Stored data:
#####

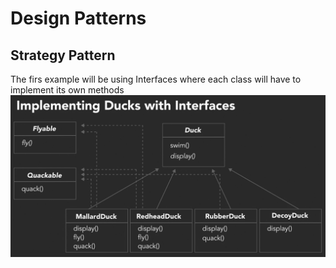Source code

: # Design Patterns

## Strategy Pattern
The firs example will be using Interfaces where each class will have to implement its own methods
![InterfaceExample](images/StrategyPattern_InterfaceExample.png)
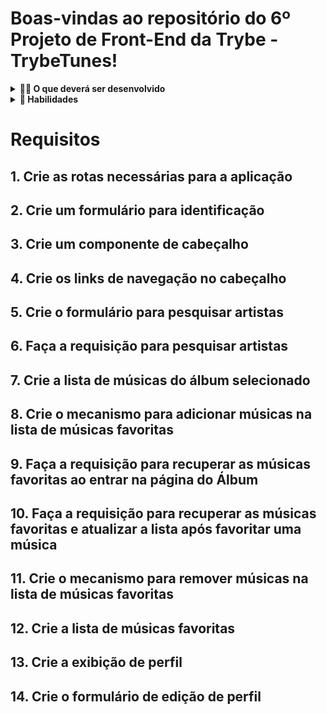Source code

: # Boas-vindas ao repositório do 6º Projeto de Front-End da Trybe - TrybeTunes!

<details>
  <summary><strong>👨‍💻 O que deverá ser desenvolvido</strong></summary><br />

  Neste projeto você irá criar o TrybeTunes, uma aplicação capaz de reproduzir músicas das mais variadas bandas e artistas, criar uma lista de músicas favoritas e editar o perfil da pessoa usuária logada. Essa aplicação será capaz de:

  - Fazer login;
  - Pesquisar por uma banda ou artista;
  - Listar os álbuns disponíveis dessa banda ou artista;
  - Visualizar as músicas de um álbum selecionado;
  - Reproduzir uma prévia das músicas deste álbum;
  - Favoritar e desfavoritar músicas;
  - Ver a lista de músicas favoritas;
  - Ver o perfil da pessoa logada;
  - Editar o perfil da pessoa logada;

</details>

<details>
  <summary><strong>📝 Habilidades</strong></summary><br />


- Fazer requisições e consumir dados vindos de uma `API`;

- Utilizar os ciclos de vida de um componente React;

- Utilizar a função `setState` de forma a garantir que um determinado código só é executado após o estado ser atualizado

- Utilizar o componente `BrowserRouter` corretamente;

- Criar rotas, mapeando o caminho da URL com o componente correspondente, via `Route`;

- Utilizar o `Switch` do `React Router`

- Criar links de navegação na aplicação com o componente `Link`;
</details>


# Requisitos

## 1. Crie as rotas necessárias para a aplicação

## 2. Crie um formulário para identificação

## 3. Crie um componente de cabeçalho


## 4. Crie os links de navegação no cabeçalho

## 5. Crie o formulário para pesquisar artistas

## 6. Faça a requisição para pesquisar artistas

## 7. Crie a lista de músicas do álbum selecionado

## 8. Crie o mecanismo para adicionar músicas na lista de músicas favoritas

## 9. Faça a requisição para recuperar as músicas favoritas ao entrar na página do Álbum

## 10. Faça a requisição para recuperar as músicas favoritas e atualizar a lista após favoritar uma música

## 11. Crie o mecanismo para remover músicas na lista de músicas favoritas

## 12. Crie a lista de músicas favoritas

## 13. Crie a exibição de perfil

## 14. Crie o formulário de edição de perfil

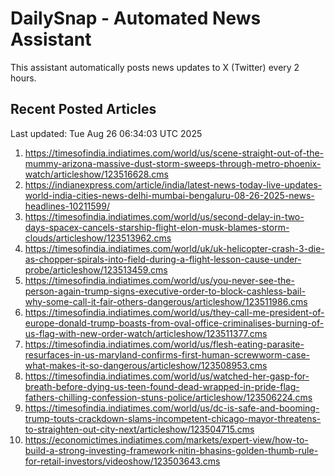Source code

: # DailySnap - Automated News Assistant

This assistant automatically posts news updates to X (Twitter) every 2 hours.

## Recent Posted Articles

Last updated: Tue Aug 26 06:34:03 UTC 2025

1. https://timesofindia.indiatimes.com/world/us/scene-straight-out-of-the-mummy-arizona-massive-dust-storm-sweeps-through-metro-phoenix-watch/articleshow/123516628.cms
2. https://indianexpress.com/article/india/latest-news-today-live-updates-world-india-cities-news-delhi-mumbai-bengaluru-08-26-2025-news-headlines-10211599/
3. https://timesofindia.indiatimes.com/world/us/second-delay-in-two-days-spacex-cancels-starship-flight-elon-musk-blames-storm-clouds/articleshow/123513962.cms
4. https://timesofindia.indiatimes.com/world/uk/uk-helicopter-crash-3-die-as-chopper-spirals-into-field-during-a-flight-lesson-cause-under-probe/articleshow/123513459.cms
5. https://timesofindia.indiatimes.com/world/us/you-never-see-the-person-again-trump-signs-executive-order-to-block-cashless-bail-why-some-call-it-fair-others-dangerous/articleshow/123511986.cms
6. https://timesofindia.indiatimes.com/world/us/they-call-me-president-of-europe-donald-trump-boasts-from-oval-office-criminalises-burning-of-us-flag-with-new-order-watch/articleshow/123511377.cms
7. https://timesofindia.indiatimes.com/world/us/flesh-eating-parasite-resurfaces-in-us-maryland-confirms-first-human-screwworm-case-what-makes-it-so-dangerous/articleshow/123508953.cms
8. https://timesofindia.indiatimes.com/world/us/watched-her-gasp-for-breath-before-dying-us-teen-found-dead-wrapped-in-pride-flag-fathers-chilling-confession-stuns-police/articleshow/123506224.cms
9. https://timesofindia.indiatimes.com/world/us/dc-is-safe-and-booming-trump-touts-crackdown-slams-incompetent-chicago-mayor-threatens-to-straighten-out-city-next/articleshow/123504715.cms
10. https://economictimes.indiatimes.com/markets/expert-view/how-to-build-a-strong-investing-framework-nitin-bhasins-golden-thumb-rule-for-retail-investors/videoshow/123503643.cms
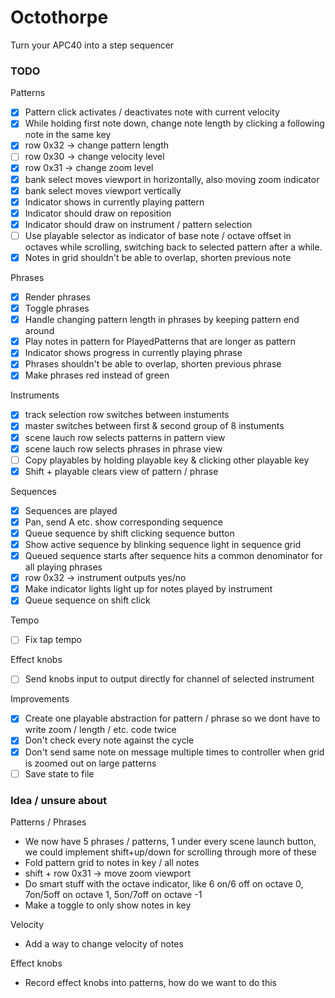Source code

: 
# Octothorpe

Turn your APC40 into a step sequencer


### TODO 
Patterns
- [X] Pattern click activates / deactivates note with current velocity
- [X] While holding first note down, change note length by clicking a following note in the same key
- [X] row 0x32 -> change pattern length
- [ ] row 0x30 -> change velocity level
- [X] row 0x31 -> change zoom level
- [X] bank select moves viewport in horizontally, also moving zoom indicator
- [X] bank select moves viewport vertically
- [X] Indicator shows in currently playing pattern
- [X] Indicator should draw on reposition
- [X] Indicator should draw on instrument / pattern selection
- [ ] Use playable selector as indicator of base note / octave offset in octaves while scrolling, switching back to selected pattern after a while. 
- [X] Notes in grid shouldn't be able to overlap, shorten previous note

Phrases
- [X] Render phrases
- [X] Toggle phrases
- [X] Handle changing pattern length in phrases by keeping pattern end around
- [X] Play notes in pattern for PlayedPatterns that are longer as pattern
- [X] Indicator shows progress in currently playing phrase
- [X] Phrases shouldn't be able to overlap, shorten previous phrase
- [X] Make phrases red instead of green

Instruments
- [X] track selection row switches between instuments
- [X] master switches between first & second group of 8 instuments
- [X] scene lauch row selects patterns in pattern view
- [X] scene lauch row selects phrases in phrase view
- [ ] Copy playables by holding playable key & clicking other playable key
- [X] Shift + playable clears view of pattern / phrase

Sequences
- [X] Sequences are played
- [X] Pan, send A etc. show corresponding sequence
- [X] Queue sequence by shift clicking sequence button
- [X] Show active sequence by blinking sequence light in sequence grid
- [X] Queued sequence starts after sequence hits a common denominator for all playing phrases
- [X] row 0x32 -> instrument outputs yes/no
- [X] Make indicator lights light up for notes played by instrument
- [X] Queue sequence on shift click

Tempo
- [ ] Fix tap tempo

Effect knobs
- [ ] Send knobs input to output directly for channel of selected instrument

Improvements
- [X] Create one playable abstraction for pattern / phrase so we dont have to write zoom / length / etc. code twice
- [X] Don't check every note against the cycle
- [X] Don't send same note on message multiple times to controller when grid is zoomed out on large patterns
- [ ] Save state to file

### Idea / unsure about
Patterns / Phrases
- We now have 5 phrases / patterns, 1 under every scene launch button, we could implement shift+up/down for scrolling through more of these
- Fold pattern grid to notes in key / all notes
- shift + row 0x31 -> move zoom viewport
- Do smart stuff with the octave indicator, like 6 on/6 off on octave 0, 7on/5off on octave 1, 5on/7off on octave -1
- Make a toggle to only show notes in key

Velocity
- Add a way to change velocity of notes

Effect knobs
- Record effect knobs into patterns, how do we want to do this
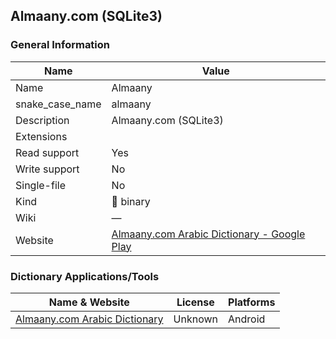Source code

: 
## Almaany.com (SQLite3) ##

### General Information ###
Name | Value
---- | -------
Name | Almaany
snake_case_name | almaany
Description | Almaany.com (SQLite3)
Extensions | 
Read support | Yes
Write support | No
Single-file | No
Kind | 🔢 binary
Wiki | ―
Website | [Almaany.com Arabic Dictionary - Google Play](https://play.google.com/store/apps/details?id=com.almaany.arar)






### Dictionary Applications/Tools ###
Name & Website | License | Platforms
-------------- | ------- | ---------
[Almaany.com Arabic Dictionary](https://play.google.com/store/apps/details?id=com.almaany.arar) | Unknown | Android
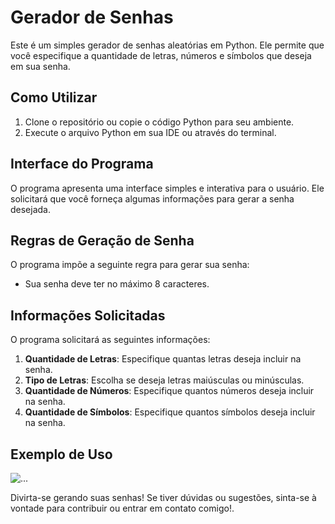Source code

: # Gerador de Senhas

Este é um simples gerador de senhas aleatórias em Python. Ele permite que você especifique a quantidade de letras, números e símbolos que deseja em sua senha.

## Como Utilizar

1. Clone o repositório ou copie o código Python para seu ambiente.
2. Execute o arquivo Python em sua IDE ou através do terminal.

## Interface do Programa

O programa apresenta uma interface simples e interativa para o usuário. Ele solicitará que você forneça algumas informações para gerar a senha desejada.

## Regras de Geração de Senha

O programa impõe a seguinte regra para gerar sua senha:

- Sua senha deve ter no máximo 8 caracteres.

## Informações Solicitadas

O programa solicitará as seguintes informações:

1. **Quantidade de Letras**: Especifique quantas letras deseja incluir na senha.
2. **Tipo de Letras**: Escolha se deseja letras maiúsculas ou minúsculas.
3. **Quantidade de Números**: Especifique quantos números deseja incluir na senha.
4. **Quantidade de Símbolos**: Especifique quantos símbolos deseja incluir na senha.

## Exemplo de Uso

![...](https://i.imgur.com/IvPTgjS.png)

Divirta-se gerando suas senhas! Se tiver dúvidas ou sugestões, sinta-se à vontade para contribuir ou entrar em contato comigo!.
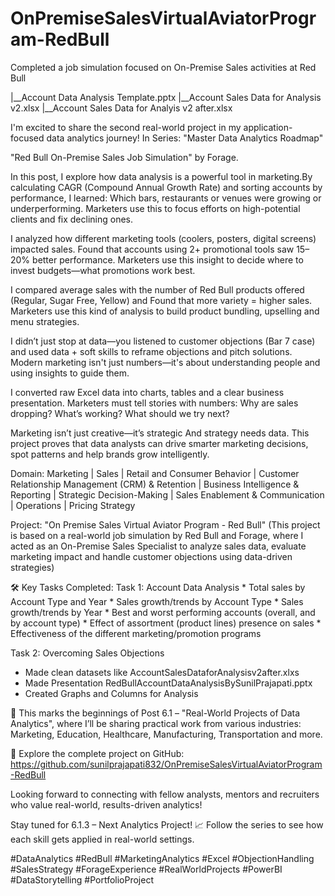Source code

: # OnPremiseSalesVirtualAviatorProgram-RedBull

Completed a job simulation focused on On-Premise Sales activities at Red Bull

|__Account Data Analysis Template.pptx
|__Account Sales Data for Analysis v2.xlsx
|__Account Sales Data for Analyis v2 after.xlsx

I'm excited to share the second real-world project in my application-focused data analytics journey! In Series: "Master Data Analytics Roadmap"  

"Red Bull On-Premise Sales Job Simulation" by Forage. 

In this post, I explore how data analysis is a powerful tool in marketing.By calculating CAGR (Compound Annual Growth Rate) and sorting accounts by performance, I learned: Which bars, restaurants or venues were growing or underperforming. Marketers use this to focus efforts on high-potential clients and fix declining ones.

I analyzed how different marketing tools (coolers, posters, digital screens) impacted sales. Found that accounts using 2+ promotional tools saw 15–20% better performance. Marketers use this insight to decide where to invest budgets—what promotions work best.

I compared average sales with the number of Red Bull products offered (Regular, Sugar Free, Yellow) and Found that more variety = higher sales. Marketers use this kind of analysis to build product bundling, upselling and menu strategies.

I didn’t just stop at data—you listened to customer objections (Bar 7 case) and used data + soft skills to reframe objections and pitch solutions. Modern marketing isn't just numbers—it's about understanding people and using insights to guide them.

I converted raw Excel data into charts, tables and a clear business presentation. Marketers must tell stories with numbers: Why are sales dropping? What’s working? What should we try next?

Marketing isn’t just creative—it’s strategic And strategy needs data.
This project proves that data analysts can drive smarter marketing decisions, spot patterns and help brands grow intelligently.

Domain: Marketing | Sales | Retail and Consumer Behavior | Customer Relationship Management (CRM) & Retention | Business Intelligence & Reporting |  Strategic Decision-Making | Sales Enablement & Communication | Operations | Pricing Strategy

Project: "On Premise Sales Virtual Aviator Program - Red Bull" (This project is based on a real-world job simulation by Red Bull and Forage, where I acted as an On-Premise Sales Specialist to analyze sales data, evaluate marketing impact and handle customer objections using data-driven strategies)


🛠️ Key Tasks Completed:
Task 1: Account Data Analysis
         * Total sales by Account Type and Year
         * Sales growth/trends by Account Type
         * Sales growth/trends by Year
         * Best and worst performing accounts (overall, and by account type)
         * Effect of assortment (product lines) presence on sales
         * Effectiveness of the different marketing/promotion programs

Task 2: Overcoming Sales Objections

* Made clean datasets like AccountSalesDataforAnalysisv2after.xlxs
* Made Presentation RedBullAccountDataAnalysisBySunilPrajapati.pptx
* Created Graphs and Columns for Analysis

🔗 This marks the beginnings of Post 6.1 – "Real-World Projects of Data Analytics", where I’ll be sharing practical work from various industries:
Marketing, Education, Healthcare, Manufacturing, Transportation and more.

🔗 Explore the complete project on GitHub: https://github.com/sunilprajapati832/OnPremiseSalesVirtualAviatorProgram-RedBull

Looking forward to connecting with fellow analysts, mentors and recruiters who value real-world, results-driven analytics!

Stay tuned for 6.1.3 – Next Analytics Project! 📈
Follow the series to see how each skill gets applied in real-world settings.

#DataAnalytics #RedBull #MarketingAnalytics #Excel #ObjectionHandling #SalesStrategy #ForageExperience #RealWorldProjects #PowerBI #DataStorytelling #PortfolioProject




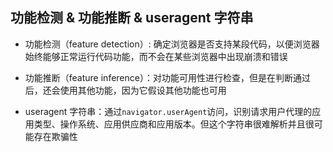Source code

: 
## 功能检测 & 功能推断 & useragent 字符串 
* 功能检测（feature detection）: 确定浏览器是否支持某段代码，以便浏览器始终能够正常运行代码功能，而不会在某些浏览器中出现崩溃和错误

* 功能推断（feature inference）：对功能可用性进行检查，但是在判断通过后，还会使用其他功能，因为它假设其他功能也可用

* useragent 字符串：通过`navigator.userAgent`访问，识别请求用户代理的应用类型、操作系统、应用供应商和应用版本。但这个字符串很难解析并且很可能存在欺骗性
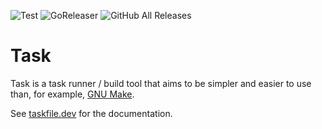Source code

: ![Test](https://github.com/go-task/task/workflows/Test/badge.svg)
![GoReleaser](https://github.com/go-task/task/workflows/goreleaser/badge.svg)
![GitHub All Releases](https://img.shields.io/github/downloads/go-task/task/total)

# Task

Task is a task runner / build tool that aims to be simpler and easier to use
than, for example, [GNU Make](https://www.gnu.org/software/make/).

See [taskfile.dev](https://taskfile.dev) for the documentation.
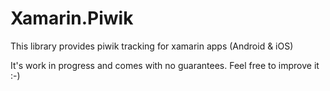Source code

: # Xamarin.Piwik

This library provides piwik tracking for xamarin apps (Android & iOS)

It's work in progress and comes with no guarantees. Feel free to improve it :-)
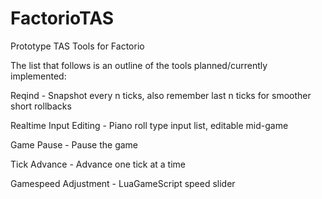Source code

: # FactorioTAS
Prototype TAS Tools for Factorio

The list that follows is an outline of the tools planned/currently implemented:

Reqind - Snapshot every n ticks, also remember last n ticks for smoother short rollbacks

Realtime Input Editing - Piano roll type input list, editable mid-game

Game Pause - Pause the game

Tick Advance - Advance one tick at a time

Gamespeed Adjustment - LuaGameScript speed slider

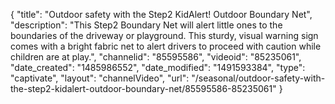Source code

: {
    "title": "Outdoor safety with the Step2 KidAlert! Outdoor Boundary Net",
    "description": "This Step2 Boundary Net will alert little ones to the boundaries of the driveway or playground. This sturdy, visual warning sign comes with a bright fabric net to alert drivers to proceed with caution while children are at play.",
    "channelid": "85595586",
    "videoid": "85235061",
    "date_created": "1485986552",
    "date_modified": "1491593384",
    "type": "captivate",
    "layout": "channelVideo",
    "url": "\/seasonal\/outdoor-safety-with-the-step2-kidalert-outdoor-boundary-net\/85595586-85235061"
}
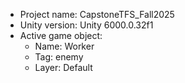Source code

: <!-- UNITY CODE ASSIST INSTRUCTIONS START -->
- Project name: CapstoneTFS_Fall2025
- Unity version: Unity 6000.0.32f1
- Active game object:
  - Name: Worker
  - Tag: enemy
  - Layer: Default
<!-- UNITY CODE ASSIST INSTRUCTIONS END -->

#####

The line containing "<summary><strong>📝 Habilidades</strong></summary><br />" marks the end: copy exactly every line from the start of the records up to and including it, leaving out the pictures.

Source code

: # Design Patterns

## Strategy Pattern
The firs example will be using Interfaces where each class will have to implement its own methods
![InterfaceExample](images/StrategyPattern_InterfaceExample.png)
Source code

: # Boas-vindas ao repositório do 6º Projeto de Front-End da Trybe - TrybeTunes!

<details>
  <summary><strong>👨‍💻 O que deverá ser desenvolvido</strong></summary><br />

  Neste projeto você irá criar o TrybeTunes, uma aplicação capaz de reproduzir músicas das mais variadas bandas e artistas, criar uma lista de músicas favoritas e editar o perfil da pessoa usuária logada. Essa aplicação será capaz de:

  - Fazer login;
  - Pesquisar por uma banda ou artista;
  - Listar os álbuns disponíveis dessa banda ou artista;
  - Visualizar as músicas de um álbum selecionado;
  - Reproduzir uma prévia das músicas deste álbum;
  - Favoritar e desfavoritar músicas;
  - Ver a lista de músicas favoritas;
  - Ver o perfil da pessoa logada;
  - Editar o perfil da pessoa logada;

</details>

<details>
  <summary><strong>📝 Habilidades</strong></summary><br />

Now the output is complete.